*TEXT SEGMENT:*
::::
What you don’t know about your food CAN hurt you. Have you ever had a bad reaction to a specific food or wondered if you might be allergic? Food allergies are less common than most people think, affecting only about 4 percent of adults, but can be very serious if not diagnosed or treated properly.
A food allergy is an abnormal reaction by the immune system to specific proteins in certain foods. Some people with food allergies may simply have reactions that are uncomfortable, while others may have life-threatening reactions triggered by even the smallest amount of a given food.
The public perception of food allergies being so prevalent – one out of three people think that they have one – is due to a much more common reaction to food known as a food intolerance. A food intolerance may cause similar reactions as a food allergy, but is much less serious. It occurs when you do not have enough of an enzyme needed to fully digest a particular food (as with lactose intolerance) or are sensitive to food additives (such as a gluten intolerance). If you think you or someone you love may have an actual food allergy, it is important to discuss this concern with your doctor to create a health and wellness plan that works for you.
Symptoms of food allergies generally occur within a few minutes to two hours after eating the problem food.
Most food allergies are triggered by:
- Tree nuts (such as walnuts and pecans)
Common symptoms include:
- Itching or tingling in the mouth
- Difficulty breathing or swallowing
- Swelling of the lips, tongue, throat or face
- Diarrhea or vomiting
- Dizziness or fainting
For some people, food allergies can cause a very severe reaction: anaphylaxis. Anaphylaxis can be fatal, as it causes constriction of the airways, swelling of the throat, difficulty breathing, shock, a severe drop in blood pressure, rapid pulse, dizziness and loss of consciousness. If you or someone you know enters a state of anaphylaxis, call 911 immediately; without emergency treatment, the person may suffer a coma or death.
::::
*TASK ITEM A:* Copy the section of the food allergy text that begins at the words "The public perception" and ends after the words "the problem food.".
*TASK ITEM B:*
Answer these questions using the food allergy text:
(i) About what percentage of adults have food allergies?
(ii) Within what span of time after eating the problem food do symptoms generally appear?
(iii) What number should be called if someone enters a state of anaphylaxis?
*TASK ITEM C:* Continue the food allergy text from its last sentence.

(Source records)
::::
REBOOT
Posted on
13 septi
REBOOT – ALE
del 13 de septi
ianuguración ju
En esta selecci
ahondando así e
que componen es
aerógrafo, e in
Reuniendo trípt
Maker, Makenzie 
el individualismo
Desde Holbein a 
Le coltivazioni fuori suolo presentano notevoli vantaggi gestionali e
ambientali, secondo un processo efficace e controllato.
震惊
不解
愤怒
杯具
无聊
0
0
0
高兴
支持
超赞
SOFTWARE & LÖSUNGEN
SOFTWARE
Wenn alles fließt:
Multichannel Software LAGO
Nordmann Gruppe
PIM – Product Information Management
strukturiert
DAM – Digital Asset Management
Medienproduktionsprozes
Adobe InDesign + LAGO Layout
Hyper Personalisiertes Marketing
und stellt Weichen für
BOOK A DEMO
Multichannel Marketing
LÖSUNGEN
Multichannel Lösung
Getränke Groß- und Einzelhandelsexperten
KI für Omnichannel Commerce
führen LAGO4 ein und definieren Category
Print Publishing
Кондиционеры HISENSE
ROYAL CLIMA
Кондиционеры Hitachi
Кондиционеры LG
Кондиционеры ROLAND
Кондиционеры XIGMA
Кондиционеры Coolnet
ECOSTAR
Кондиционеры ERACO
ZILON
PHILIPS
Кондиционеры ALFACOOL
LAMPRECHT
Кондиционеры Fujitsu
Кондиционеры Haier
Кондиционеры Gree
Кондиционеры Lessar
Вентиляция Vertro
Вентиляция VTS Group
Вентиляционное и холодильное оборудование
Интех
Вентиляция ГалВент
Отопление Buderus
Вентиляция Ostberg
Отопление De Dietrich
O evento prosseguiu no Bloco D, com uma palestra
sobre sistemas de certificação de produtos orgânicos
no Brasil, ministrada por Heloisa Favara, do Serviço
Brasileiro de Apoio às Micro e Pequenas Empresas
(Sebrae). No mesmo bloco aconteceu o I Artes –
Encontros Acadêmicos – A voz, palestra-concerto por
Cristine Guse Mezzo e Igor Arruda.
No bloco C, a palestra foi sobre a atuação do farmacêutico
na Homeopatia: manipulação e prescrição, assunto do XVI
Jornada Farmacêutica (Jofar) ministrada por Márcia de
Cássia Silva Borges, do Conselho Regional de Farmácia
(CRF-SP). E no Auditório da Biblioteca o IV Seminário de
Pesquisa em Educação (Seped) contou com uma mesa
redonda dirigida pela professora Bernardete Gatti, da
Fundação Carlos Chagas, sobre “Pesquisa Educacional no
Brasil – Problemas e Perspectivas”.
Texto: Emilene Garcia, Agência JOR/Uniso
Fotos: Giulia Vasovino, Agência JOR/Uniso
::::
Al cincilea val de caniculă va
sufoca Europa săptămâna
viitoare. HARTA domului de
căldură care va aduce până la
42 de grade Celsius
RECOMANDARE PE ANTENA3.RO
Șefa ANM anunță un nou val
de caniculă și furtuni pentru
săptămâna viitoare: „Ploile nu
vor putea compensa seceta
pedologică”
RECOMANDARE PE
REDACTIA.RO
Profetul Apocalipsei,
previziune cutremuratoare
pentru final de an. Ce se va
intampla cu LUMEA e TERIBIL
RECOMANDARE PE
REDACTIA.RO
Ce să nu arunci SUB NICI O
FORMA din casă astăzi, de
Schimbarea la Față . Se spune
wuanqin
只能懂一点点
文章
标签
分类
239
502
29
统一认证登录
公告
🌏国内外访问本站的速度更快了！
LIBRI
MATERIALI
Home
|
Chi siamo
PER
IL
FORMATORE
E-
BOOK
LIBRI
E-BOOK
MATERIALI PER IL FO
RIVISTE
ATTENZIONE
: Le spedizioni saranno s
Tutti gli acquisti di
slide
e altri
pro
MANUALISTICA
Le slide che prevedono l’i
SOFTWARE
::::
*EXPECTED OUTPUT A:*
The public perception of food allergies being so prevalent – one out of three people think that they have one – is due to a much more common reaction to food known as a food intolerance. A food intolerance may cause similar reactions as a food allergy, but is much less serious. It occurs when you do not have enough of an enzyme needed to fully digest a particular food (as with lactose intolerance) or are sensitive to food additives (such as a gluten intolerance). If you think you or someone you love may have an actual food allergy, it is important to discuss this concern with your doctor to create a health and wellness plan that works for you.
Symptoms of food allergies generally occur within a few minutes to two hours after eating the problem food.

*EXPECTED OUTPUT B:*
(i) About 4 percent.
(ii) Within a few minutes to two hours.
(iii) 911.

*EXPECTED OUTPUT C:*
- Many people who suffer certain allergies, such as hay fever, may also suffer allergies to certain foods. This is known as cross-reactivity.
- For example, people who are allergic to birch pollen may also have allergic reactions to apples, carrots, peaches, and pears, because they contain similar pollens. Often, cooking these foods will eliminate any reactions.
- You may also be at an increased risk for food allergies if you have a family history of asthma, eczema, hives, or other allergies.
- Additionally, asthma and food allergies commonly present together, and when they do, the symptoms for both are likely to be more severe.
Diagnosis and Treatment
If you believe you may have a food allergy, your doctor is likely to ask you to give a very complete description of which foods and in what quantities seem to cause symptoms. He or she will complete an examination and review your family history.
You may be asked to:
- Keep a food diary of your eating habits and symptoms.
- Do an elimination diet, where you eliminate all suspected foods from your diet and then slowly reintroduce them one at a time, to help determine whether you actually have a food allergy.
In addition to these tests, your doctor may order:
- A skin test, where a small amount of the food is injected into the skin surface to test for a reaction.
- An oral food test, where you will be asked to ingest increasing portions of suspected foods.
If your doctor determines that you indeed have a food allergy, you will need to take steps to completely eliminate the problem foods from your diet. This involves carefully review of food labels to make sure that you are not allergic to any of the ingredients and steering clear of any risky foods while eating out.
Remember to contact your doctor if you experience symptoms of a food allergy soon after eating, and always seek emergency treatment if you think you are experiencing symptoms of anaphylaxis.